UiPath.Abbyy.Activities.AbbyyCloudOCRin case not enable you can enable using the managed package from studio
- You need ApplicationID, Password, ServerUrl to be used with AbbyyCloudOCR Activity. So…You need to create a new Application after signup on their cloud platform
- Once you create the new application you need to note down –
- Display Name: RPABOTSWORLD
- Application ID: dd3410e2-e883-xxxx-xxxx-b4de7dd3d40f (Something like this)
- You need to note down your password as well along with the server URL for required properties configuration in the workflow.
- You will not see the password on web console it will be send to you on your email, However you can reset it from portal.
Your sample workflow will look like this-
The key important properties here are given below. Few other common properties have same meaning as in other ocr engine processing.
- ApplicationID – The application ID provided when subscribing to the Abbyy Cloud OCR service.
- Password – The password provided when subscribing to the Abbyy Cloud OCR service.
- ServerUrl – The Server URL provided when subscribing to the Abbyy Cloud OCR service.

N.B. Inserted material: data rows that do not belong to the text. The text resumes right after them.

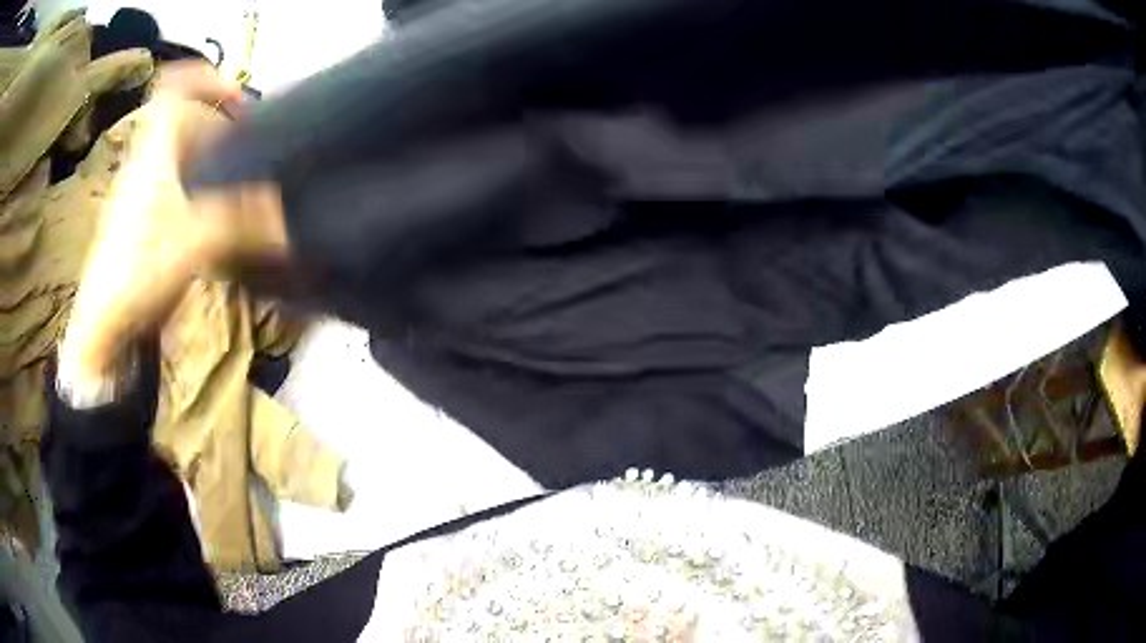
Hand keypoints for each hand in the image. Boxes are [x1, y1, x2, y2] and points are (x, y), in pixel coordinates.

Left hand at [60, 62, 288, 382]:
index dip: (207, 79)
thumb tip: (290, 221)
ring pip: (176, 157)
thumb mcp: (194, 243)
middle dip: (216, 127)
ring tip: (233, 188)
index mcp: (154, 150)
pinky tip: (209, 222)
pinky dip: (194, 193)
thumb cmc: (136, 272)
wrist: (101, 327)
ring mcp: (139, 193)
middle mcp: (145, 162)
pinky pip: (171, 188)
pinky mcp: (138, 222)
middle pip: (182, 121)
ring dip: (207, 162)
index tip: (237, 103)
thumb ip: (242, 225)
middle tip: (246, 150)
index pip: (173, 86)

Must Read – Comparison Cloud OCR SDK vs. FineReader Engine SDK https://abbyy.technology/en:features:comparisons:comp_onlinesdk-fre
You can visit the code repository to download the code from Git Hub in case you wish to try your hands.
As mentioned above this code contains the urls and API keys etc as it is to avoid any confusion for learners. However those will not work and you need to adjust the values of API KEY, URL, PASSWORD etc. for code to run.
Download Link here
Result & Observations
You can Check the raw Output result in Excel in the Output folder of the Code.
However here are the observation of RPABOTSWORD Team on Trying Different OCR with Uipath.
There were few issues faced while this code for Uipath Ocr example was being written. You might face similar issue so we have also listed down those for your help.
#1. Microsoft Cloud Ocr Was not getting connect with Uipath and throwing below error-
UiPath.10:43:03.4398 Fatal UiPath.Vision.OCR.OCRException: MicrosoftAzureComputerVisionErrorRunEngine —> System.Net.Http.HttpRequestException: An error occurred while sending the request. —> System.Net.WebException: The underlying connection was closed: An unexpected error occurred on a send. —> System.IO.IOException: Unable to read data from the transport connection: An existing connection was forcibly closed by the remote host. —> System.Net.Sockets.SocketException: An existing connection was forcibly closed by the remote host
This was due to the fact that one of the required DLL assembly for public key was missing and we need to update the Computer vision package from Manage Package Screen.
This can be identified by looking at the Studio Logs.
21:20:34.8925 => [ERROR] [UiPath.Studio.exe]  $LoadAssembly: UiPath.CV, Version=220.127.116.11, Culture=neutral, PublicKeyToken=null: System.IO.FileNotFoundException: Could not load file or assembly ‘Emgu.CV.World, Version=18.104.22.16884, Culture=neutral, PublicKeyToken=null’ or one of its dependencies. The system cannot find the file specified.
File name: ‘Emgu.CV.World, Version=22.214.171.12484, Culture=neutral, PublicKeyToken=null’
#2 Issue with the Maximum Size of the PDF file with Google Cloud OCR Engine
Read PDF With OCR: Error performing OCR: Request payload size exceeds the limit: 10485760 bytes. GoogleCloudErrorInvalidResponse
You need to check the MaxSizeLimit Property for GoogleCloudOCR To fix this issue.
Key Points you need to remember
- You should note that in many cases, in order to get better OCR results, you’ll need to improve the quality of the image you are giving to OCR engine.
- Unsurprisingly, the paid OCR engines performed the best, especially with scanned documents. None of the engines read low-quality scans perfectly, but the cloud options were closest.
- If OCR is a key part of your project, I recommend trying all of your available options with Uipath OCR for the specific document types you’re working with to find the best option that works within your project budget.
- OCR is all about experimenting with different settings so you need to modify the scale, dpi or sometimes you might need to pre-process the image for better result.